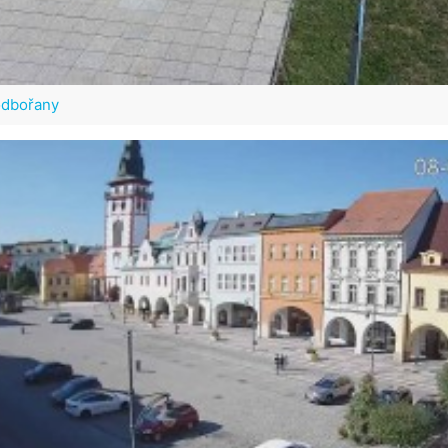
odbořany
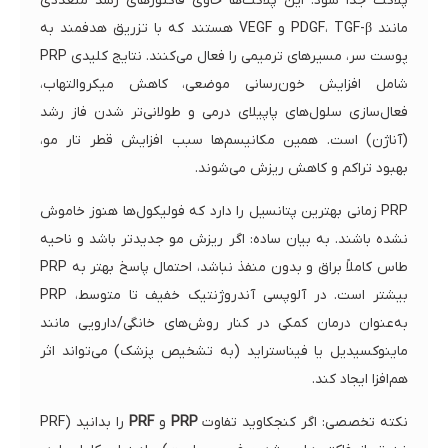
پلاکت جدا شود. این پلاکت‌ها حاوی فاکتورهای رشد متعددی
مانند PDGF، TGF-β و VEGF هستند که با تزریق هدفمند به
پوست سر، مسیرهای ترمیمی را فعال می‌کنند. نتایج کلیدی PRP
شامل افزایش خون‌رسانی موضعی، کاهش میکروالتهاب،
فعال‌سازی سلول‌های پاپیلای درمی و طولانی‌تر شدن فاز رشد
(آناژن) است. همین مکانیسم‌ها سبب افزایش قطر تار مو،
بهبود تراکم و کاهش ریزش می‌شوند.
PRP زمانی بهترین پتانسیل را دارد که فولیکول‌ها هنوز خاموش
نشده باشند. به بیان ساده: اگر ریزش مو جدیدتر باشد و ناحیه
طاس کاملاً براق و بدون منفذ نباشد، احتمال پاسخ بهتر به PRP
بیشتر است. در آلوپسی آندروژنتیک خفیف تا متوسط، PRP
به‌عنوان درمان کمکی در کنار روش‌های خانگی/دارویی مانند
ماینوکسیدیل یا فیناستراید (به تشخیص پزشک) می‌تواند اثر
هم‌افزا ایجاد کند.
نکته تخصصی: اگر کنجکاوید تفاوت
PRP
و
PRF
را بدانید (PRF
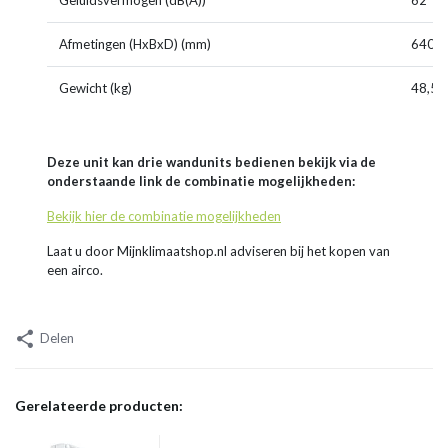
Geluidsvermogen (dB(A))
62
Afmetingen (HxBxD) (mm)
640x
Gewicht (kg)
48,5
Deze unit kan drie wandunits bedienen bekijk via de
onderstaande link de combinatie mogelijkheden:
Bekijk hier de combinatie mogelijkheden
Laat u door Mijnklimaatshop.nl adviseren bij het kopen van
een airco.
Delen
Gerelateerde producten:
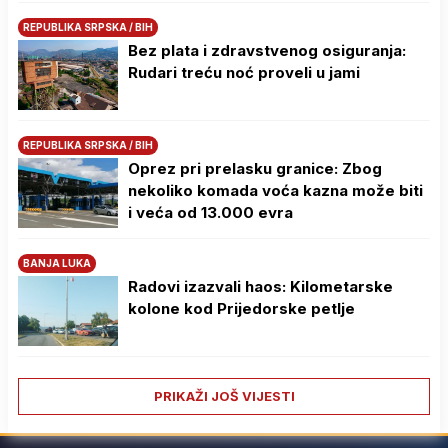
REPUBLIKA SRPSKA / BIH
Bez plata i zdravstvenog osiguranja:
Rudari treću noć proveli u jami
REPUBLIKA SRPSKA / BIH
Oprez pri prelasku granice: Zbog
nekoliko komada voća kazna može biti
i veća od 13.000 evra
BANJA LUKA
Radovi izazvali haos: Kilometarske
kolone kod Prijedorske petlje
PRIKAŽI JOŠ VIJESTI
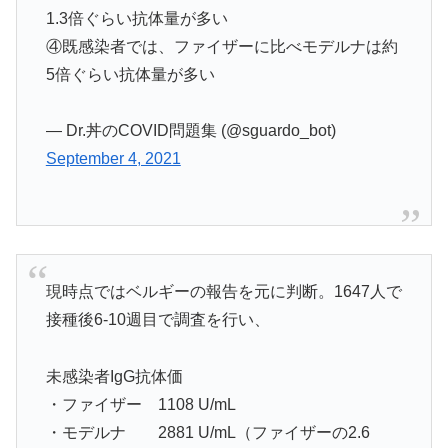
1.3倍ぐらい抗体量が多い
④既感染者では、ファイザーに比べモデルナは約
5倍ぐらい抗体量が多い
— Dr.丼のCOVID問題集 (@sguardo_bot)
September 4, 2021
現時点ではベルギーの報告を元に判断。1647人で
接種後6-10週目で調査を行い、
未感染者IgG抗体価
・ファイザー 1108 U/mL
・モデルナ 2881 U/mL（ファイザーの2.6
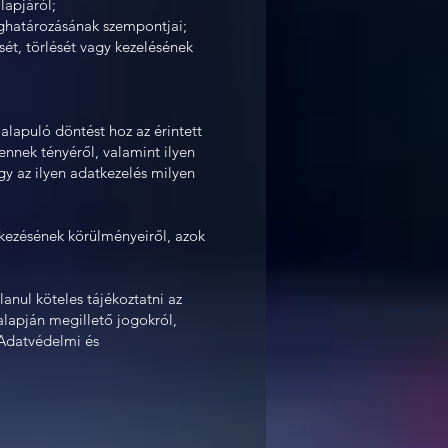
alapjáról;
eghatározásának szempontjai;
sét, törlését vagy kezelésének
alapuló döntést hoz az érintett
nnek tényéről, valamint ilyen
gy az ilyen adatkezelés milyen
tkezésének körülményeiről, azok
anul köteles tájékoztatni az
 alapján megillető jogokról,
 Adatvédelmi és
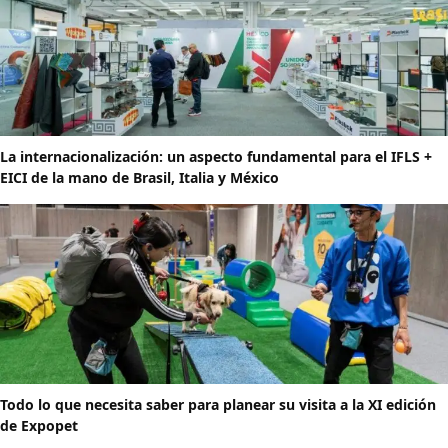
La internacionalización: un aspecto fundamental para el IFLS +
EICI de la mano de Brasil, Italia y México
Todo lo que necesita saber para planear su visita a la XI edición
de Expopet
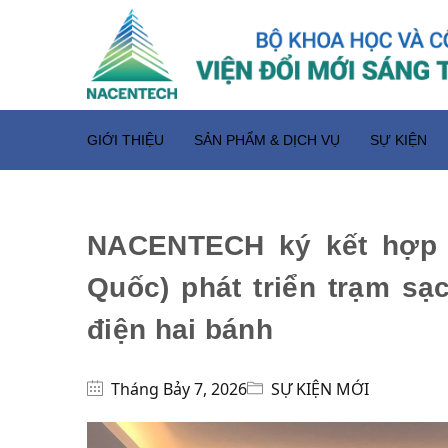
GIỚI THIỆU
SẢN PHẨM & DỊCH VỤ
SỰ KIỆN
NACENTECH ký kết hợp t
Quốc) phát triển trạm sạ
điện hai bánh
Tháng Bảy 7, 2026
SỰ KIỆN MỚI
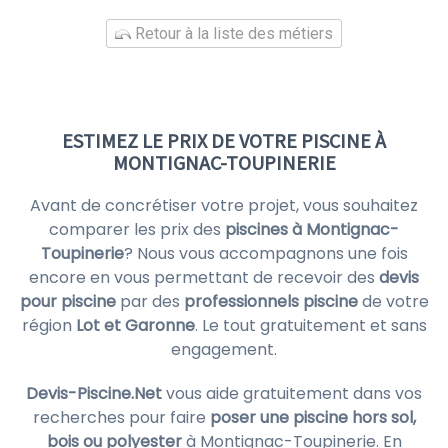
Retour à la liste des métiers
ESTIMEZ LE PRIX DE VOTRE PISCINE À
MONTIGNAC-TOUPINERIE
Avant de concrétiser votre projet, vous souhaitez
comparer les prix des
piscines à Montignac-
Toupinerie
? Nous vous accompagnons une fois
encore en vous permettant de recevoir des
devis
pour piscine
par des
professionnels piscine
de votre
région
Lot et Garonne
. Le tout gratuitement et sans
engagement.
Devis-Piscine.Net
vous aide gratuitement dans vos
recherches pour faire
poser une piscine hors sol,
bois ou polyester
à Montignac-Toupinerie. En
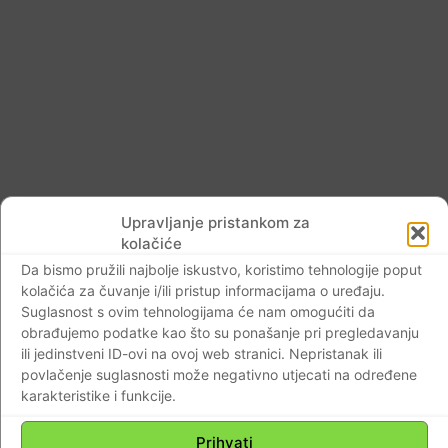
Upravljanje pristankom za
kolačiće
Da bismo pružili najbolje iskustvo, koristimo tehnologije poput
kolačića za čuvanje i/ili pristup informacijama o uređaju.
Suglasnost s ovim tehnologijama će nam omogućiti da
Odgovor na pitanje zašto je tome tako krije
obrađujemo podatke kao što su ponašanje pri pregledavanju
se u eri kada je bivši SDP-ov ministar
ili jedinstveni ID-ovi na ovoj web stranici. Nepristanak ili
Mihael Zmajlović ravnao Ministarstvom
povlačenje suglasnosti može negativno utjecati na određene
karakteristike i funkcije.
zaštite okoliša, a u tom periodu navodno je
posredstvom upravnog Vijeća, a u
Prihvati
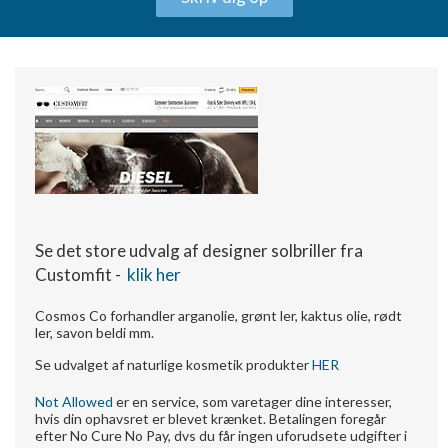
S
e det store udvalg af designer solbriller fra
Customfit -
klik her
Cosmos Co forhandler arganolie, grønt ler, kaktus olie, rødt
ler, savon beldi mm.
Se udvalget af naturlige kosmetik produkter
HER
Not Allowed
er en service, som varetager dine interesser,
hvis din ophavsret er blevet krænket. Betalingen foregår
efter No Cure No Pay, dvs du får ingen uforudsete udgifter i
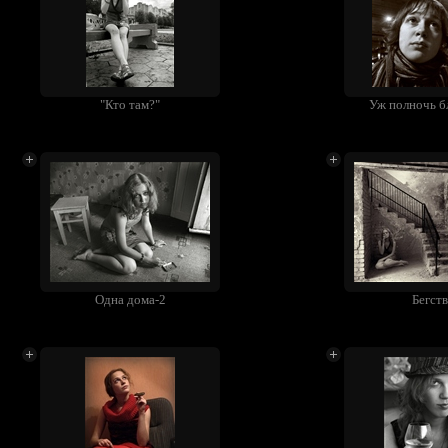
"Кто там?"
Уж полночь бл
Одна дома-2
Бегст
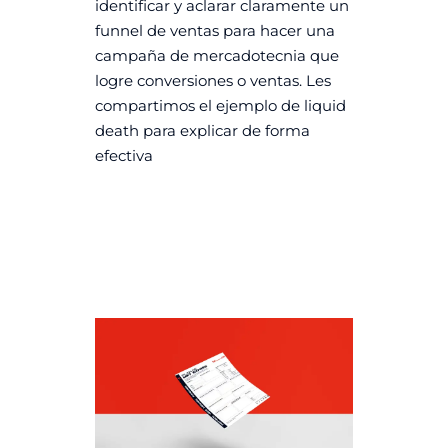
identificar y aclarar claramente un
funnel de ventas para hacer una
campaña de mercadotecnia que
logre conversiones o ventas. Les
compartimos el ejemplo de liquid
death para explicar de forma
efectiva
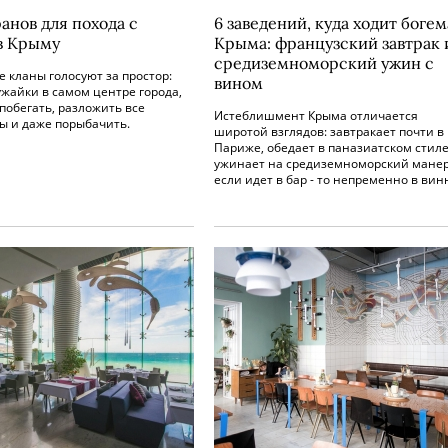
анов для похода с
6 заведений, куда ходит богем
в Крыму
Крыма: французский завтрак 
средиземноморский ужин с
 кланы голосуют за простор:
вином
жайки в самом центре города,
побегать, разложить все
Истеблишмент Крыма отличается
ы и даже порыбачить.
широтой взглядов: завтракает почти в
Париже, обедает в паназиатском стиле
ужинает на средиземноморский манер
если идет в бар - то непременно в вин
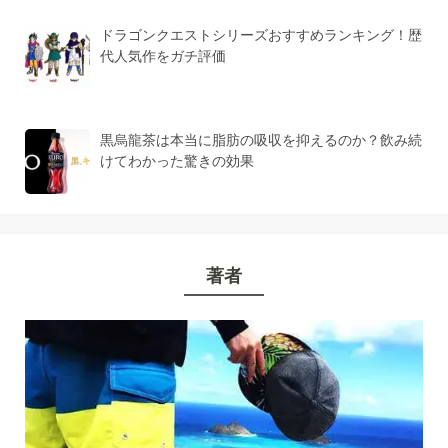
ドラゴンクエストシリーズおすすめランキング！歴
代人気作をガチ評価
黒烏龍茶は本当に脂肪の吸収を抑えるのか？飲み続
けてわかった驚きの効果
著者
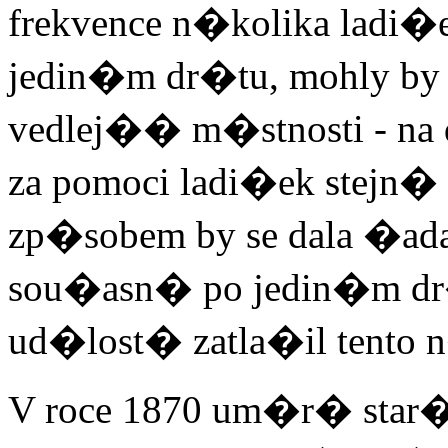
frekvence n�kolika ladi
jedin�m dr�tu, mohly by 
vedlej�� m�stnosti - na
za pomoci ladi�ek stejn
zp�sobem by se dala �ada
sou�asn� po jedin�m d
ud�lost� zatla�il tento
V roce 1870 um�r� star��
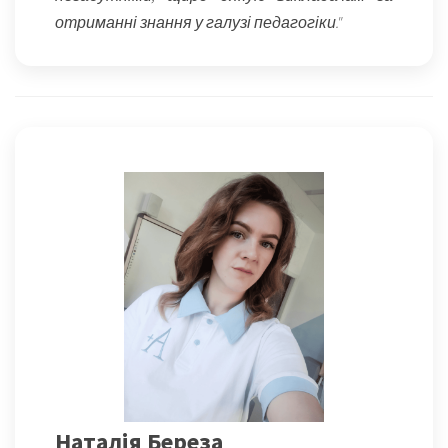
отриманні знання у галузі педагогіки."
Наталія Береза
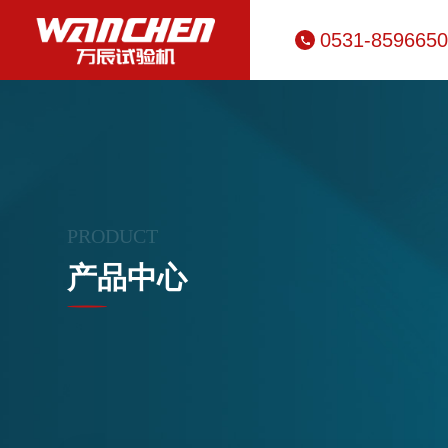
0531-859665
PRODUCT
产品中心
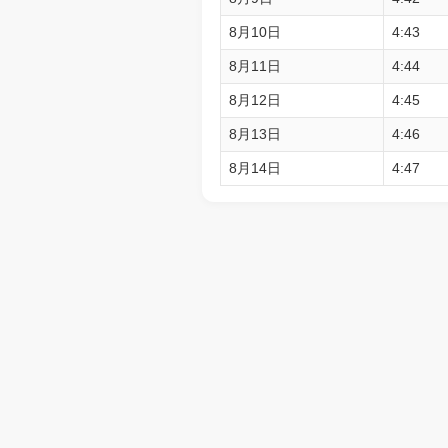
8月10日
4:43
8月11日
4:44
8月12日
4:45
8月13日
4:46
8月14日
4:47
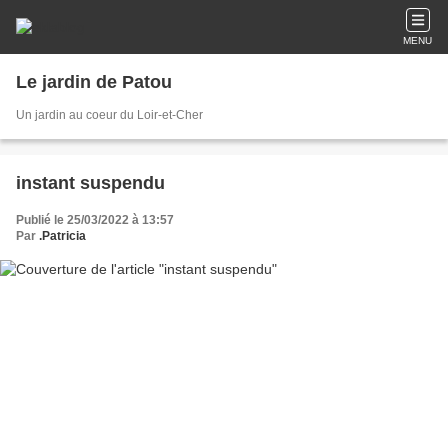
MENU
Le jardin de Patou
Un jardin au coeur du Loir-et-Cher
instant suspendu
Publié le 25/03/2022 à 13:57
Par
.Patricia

□ □ □ □ □ □ □

Please go through the data above and copy each line that has the word "može".

**Answer section**
nekoliko komada voća kazna može biti
povlačenje suglasnosti može negativno utjecati na određene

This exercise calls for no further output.